Description: When testing multi-node failure scenarios, noted problem with Failed nodeid received in signal PREP_FAILREQ. Specifically there is a junk nodeid. Adding more assertions reveals that the root of the problem is in CLOSE_COMCONF handling code in QMGR which stores the same nodeid in the c_failedNodes array twice. This is then used to build a bitmap when passed to receivers of PREP_FAILREQ and they read junk as the bitmap has less set bits than the NumberOfFailedNodes indicates. Code is not commented, but guess that : Node receives PREP_FAILREQ from president for node(s) A,B Node sends CLOSE_COMREQ to CMVMI ... Node receives CLOSE_COMCONF from CMVMI Node checks whether CLOSE_COMCONF included all failed nodes If so, send PREP_FAILCONF to president If not, send PREP_FAILREF to president - there's more failures for it to commit. 'all failed nodes' is normally maintained by FAIL_REP handling.

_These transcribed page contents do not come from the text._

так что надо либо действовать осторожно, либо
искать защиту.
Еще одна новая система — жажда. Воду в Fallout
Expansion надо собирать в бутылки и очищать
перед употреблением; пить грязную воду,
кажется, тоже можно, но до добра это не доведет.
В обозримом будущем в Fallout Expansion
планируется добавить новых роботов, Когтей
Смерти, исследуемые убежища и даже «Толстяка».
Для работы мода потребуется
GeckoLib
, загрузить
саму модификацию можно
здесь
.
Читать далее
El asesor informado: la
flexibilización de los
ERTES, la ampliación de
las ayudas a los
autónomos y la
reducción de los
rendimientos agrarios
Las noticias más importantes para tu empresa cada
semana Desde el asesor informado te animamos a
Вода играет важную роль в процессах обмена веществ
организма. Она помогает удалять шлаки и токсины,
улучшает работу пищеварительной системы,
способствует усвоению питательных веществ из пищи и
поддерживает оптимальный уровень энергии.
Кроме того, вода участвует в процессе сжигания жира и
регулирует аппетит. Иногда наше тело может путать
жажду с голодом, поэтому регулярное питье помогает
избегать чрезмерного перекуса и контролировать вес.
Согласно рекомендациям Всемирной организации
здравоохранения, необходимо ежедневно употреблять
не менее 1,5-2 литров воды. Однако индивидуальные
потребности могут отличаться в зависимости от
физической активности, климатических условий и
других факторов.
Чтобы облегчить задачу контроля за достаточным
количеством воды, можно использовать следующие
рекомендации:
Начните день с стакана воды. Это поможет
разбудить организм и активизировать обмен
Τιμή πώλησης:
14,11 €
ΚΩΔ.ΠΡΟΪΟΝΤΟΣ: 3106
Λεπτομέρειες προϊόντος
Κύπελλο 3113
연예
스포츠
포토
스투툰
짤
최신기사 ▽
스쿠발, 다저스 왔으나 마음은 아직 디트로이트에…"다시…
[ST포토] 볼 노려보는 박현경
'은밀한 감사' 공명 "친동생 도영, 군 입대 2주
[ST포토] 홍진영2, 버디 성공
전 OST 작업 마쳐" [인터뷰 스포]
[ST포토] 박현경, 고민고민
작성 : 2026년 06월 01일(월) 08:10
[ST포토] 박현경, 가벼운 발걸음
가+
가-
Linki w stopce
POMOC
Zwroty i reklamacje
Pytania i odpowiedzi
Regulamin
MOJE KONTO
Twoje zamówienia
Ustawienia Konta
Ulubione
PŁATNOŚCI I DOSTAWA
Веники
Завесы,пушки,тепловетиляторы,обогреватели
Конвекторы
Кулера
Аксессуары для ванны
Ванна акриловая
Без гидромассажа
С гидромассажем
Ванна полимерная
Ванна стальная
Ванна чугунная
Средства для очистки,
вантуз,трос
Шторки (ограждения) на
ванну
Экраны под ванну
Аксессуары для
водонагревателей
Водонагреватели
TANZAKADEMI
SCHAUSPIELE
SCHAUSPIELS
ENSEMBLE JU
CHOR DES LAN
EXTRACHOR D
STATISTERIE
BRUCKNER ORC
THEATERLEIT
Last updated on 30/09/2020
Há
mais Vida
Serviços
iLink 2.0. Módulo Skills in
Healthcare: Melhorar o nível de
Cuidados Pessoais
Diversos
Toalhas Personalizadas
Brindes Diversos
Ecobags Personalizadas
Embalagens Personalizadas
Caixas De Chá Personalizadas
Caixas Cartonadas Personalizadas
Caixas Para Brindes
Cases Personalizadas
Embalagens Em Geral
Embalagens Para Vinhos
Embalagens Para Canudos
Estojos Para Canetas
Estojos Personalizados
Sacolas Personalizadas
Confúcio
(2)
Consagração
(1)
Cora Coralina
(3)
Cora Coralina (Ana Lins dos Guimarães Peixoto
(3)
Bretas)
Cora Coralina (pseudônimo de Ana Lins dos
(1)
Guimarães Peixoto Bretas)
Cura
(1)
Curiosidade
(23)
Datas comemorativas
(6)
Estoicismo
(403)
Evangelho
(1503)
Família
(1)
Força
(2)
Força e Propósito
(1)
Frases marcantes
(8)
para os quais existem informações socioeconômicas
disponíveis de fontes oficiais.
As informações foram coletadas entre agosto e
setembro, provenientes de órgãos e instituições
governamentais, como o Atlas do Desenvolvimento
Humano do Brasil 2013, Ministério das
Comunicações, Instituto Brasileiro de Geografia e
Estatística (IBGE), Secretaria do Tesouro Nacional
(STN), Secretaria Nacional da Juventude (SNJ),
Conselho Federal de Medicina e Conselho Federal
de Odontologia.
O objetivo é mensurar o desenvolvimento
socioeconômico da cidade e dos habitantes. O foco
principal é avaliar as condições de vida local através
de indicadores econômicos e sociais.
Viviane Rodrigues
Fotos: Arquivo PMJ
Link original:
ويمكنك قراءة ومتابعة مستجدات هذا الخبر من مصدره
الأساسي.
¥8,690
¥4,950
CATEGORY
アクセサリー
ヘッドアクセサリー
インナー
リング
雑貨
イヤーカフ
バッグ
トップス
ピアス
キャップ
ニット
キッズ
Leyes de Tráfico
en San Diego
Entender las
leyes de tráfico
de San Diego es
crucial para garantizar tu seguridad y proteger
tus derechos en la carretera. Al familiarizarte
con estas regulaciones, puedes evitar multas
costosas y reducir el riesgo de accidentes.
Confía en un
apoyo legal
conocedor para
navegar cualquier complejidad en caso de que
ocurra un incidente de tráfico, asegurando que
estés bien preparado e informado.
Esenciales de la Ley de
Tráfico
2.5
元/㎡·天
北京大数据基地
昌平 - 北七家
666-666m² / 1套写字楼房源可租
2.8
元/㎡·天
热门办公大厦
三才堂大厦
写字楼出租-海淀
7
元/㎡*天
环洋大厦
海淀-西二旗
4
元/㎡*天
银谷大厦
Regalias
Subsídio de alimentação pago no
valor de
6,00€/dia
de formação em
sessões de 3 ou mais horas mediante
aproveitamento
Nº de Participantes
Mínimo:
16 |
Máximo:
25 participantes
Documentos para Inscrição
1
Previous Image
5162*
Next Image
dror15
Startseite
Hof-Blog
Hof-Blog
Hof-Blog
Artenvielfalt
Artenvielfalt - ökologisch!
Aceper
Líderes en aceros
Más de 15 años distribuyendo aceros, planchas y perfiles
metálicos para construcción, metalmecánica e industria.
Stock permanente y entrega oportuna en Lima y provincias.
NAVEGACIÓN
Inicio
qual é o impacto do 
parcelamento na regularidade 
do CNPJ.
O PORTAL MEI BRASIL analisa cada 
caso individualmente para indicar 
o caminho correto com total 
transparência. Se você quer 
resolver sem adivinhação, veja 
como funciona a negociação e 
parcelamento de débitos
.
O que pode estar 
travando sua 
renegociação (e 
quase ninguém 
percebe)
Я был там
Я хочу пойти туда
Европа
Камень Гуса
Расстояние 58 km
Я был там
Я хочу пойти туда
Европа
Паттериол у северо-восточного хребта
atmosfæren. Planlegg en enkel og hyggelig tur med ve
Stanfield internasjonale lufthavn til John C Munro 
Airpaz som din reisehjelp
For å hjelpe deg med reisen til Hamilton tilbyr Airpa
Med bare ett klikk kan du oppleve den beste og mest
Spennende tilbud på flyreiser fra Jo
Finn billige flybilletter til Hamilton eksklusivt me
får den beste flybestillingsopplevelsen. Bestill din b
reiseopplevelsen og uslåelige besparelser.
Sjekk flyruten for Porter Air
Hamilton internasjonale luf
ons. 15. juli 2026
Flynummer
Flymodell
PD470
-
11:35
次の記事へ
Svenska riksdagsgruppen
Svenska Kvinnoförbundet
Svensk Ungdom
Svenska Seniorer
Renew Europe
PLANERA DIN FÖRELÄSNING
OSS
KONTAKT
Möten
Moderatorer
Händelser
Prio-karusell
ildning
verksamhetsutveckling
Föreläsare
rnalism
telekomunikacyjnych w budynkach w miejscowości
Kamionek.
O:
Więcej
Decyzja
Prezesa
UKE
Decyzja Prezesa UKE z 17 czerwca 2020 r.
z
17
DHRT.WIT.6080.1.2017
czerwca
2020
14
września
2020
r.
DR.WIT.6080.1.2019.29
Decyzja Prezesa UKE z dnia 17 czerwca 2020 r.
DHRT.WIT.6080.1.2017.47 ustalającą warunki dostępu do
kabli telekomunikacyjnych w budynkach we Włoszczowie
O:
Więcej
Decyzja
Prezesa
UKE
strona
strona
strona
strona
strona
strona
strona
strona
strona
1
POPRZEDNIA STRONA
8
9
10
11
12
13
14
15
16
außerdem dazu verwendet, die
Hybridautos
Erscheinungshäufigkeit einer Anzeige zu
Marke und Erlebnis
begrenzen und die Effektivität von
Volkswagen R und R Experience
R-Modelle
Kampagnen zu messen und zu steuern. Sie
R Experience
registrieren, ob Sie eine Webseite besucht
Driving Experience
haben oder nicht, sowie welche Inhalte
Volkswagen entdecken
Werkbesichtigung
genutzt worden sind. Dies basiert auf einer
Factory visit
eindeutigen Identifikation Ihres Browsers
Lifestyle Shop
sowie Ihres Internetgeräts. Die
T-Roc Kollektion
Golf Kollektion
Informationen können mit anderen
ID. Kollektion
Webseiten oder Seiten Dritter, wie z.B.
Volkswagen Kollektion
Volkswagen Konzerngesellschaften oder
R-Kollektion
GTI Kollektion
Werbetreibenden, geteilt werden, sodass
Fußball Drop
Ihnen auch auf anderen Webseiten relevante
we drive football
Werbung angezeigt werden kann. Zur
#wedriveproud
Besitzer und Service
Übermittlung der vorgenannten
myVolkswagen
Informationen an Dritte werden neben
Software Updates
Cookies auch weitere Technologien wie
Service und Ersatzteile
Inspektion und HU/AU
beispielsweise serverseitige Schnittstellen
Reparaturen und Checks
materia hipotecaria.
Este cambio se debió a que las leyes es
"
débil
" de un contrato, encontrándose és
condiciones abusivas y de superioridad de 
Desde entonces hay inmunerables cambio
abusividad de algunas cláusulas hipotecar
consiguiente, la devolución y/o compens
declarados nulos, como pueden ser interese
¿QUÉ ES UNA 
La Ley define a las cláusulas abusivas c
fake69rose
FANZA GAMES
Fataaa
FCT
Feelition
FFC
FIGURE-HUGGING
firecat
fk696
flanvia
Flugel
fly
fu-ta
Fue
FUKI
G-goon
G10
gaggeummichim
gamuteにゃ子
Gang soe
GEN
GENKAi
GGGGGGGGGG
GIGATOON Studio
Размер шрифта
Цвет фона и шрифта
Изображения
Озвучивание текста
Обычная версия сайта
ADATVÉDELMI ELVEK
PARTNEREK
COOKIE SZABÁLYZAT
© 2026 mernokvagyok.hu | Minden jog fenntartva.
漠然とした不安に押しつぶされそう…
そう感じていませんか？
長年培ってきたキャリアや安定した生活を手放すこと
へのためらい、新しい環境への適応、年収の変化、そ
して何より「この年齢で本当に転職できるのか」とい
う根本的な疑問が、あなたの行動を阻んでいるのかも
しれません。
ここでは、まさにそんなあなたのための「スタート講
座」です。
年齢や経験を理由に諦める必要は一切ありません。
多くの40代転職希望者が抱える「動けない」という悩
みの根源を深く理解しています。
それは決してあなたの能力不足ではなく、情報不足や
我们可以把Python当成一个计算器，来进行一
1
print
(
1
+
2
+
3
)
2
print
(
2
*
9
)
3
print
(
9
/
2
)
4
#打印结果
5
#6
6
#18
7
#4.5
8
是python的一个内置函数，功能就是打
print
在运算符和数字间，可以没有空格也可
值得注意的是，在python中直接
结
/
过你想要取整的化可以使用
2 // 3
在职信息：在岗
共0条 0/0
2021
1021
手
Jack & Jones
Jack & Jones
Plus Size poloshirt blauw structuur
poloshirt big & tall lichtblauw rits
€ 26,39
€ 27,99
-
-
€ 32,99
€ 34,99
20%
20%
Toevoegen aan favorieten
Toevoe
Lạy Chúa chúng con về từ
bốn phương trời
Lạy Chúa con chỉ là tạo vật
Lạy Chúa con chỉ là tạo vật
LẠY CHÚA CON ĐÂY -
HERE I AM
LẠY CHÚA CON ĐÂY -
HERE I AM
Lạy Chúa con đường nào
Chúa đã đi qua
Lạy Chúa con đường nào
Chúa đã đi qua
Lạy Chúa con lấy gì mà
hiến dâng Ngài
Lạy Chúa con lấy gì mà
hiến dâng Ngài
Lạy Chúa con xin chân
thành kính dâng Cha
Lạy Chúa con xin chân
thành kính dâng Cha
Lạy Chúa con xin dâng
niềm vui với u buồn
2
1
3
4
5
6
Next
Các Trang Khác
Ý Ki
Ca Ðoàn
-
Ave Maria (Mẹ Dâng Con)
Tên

It's not clear that this bug is serious, as generally it is seen in a situation where the cluster is likely to fail in any case (too many nodes have failed). How to repeat: Multi-node simultaneous failure situation (suggest 4 or more nodes). Surviving nodes processing asynchronous failure notifications. Sometimes QMGR asserts. Suggested fix: There's a dubious looking loop in Qmgr::execCLOSE_COMCONF() which starts from 1 for no known reason : if (tprepFailConf == ZFALSE) { jam(); for (Tindex = 1; Tindex < MAX_NDB_NODES; Tindex++) { cfailedNodes[Tindex] = cprepFailedNodes[Tindex]; }//for This will copy prepFailedNodes to cfailedNodes, except for the first entry! As far as I can see, this should start at 0. Other dubious code here : cprepFailedNodes array overwritten with contents of CLOSE_COMREQ bitmask, and new size stored in local arrayIndex. Then, later, cprepFailedNodes updated using cnoPrepFailedNodes as an index which appears unrelated to arrayIndex. Suggest : 1) Get agreement of semantics of this code 2) Re-implement with comments.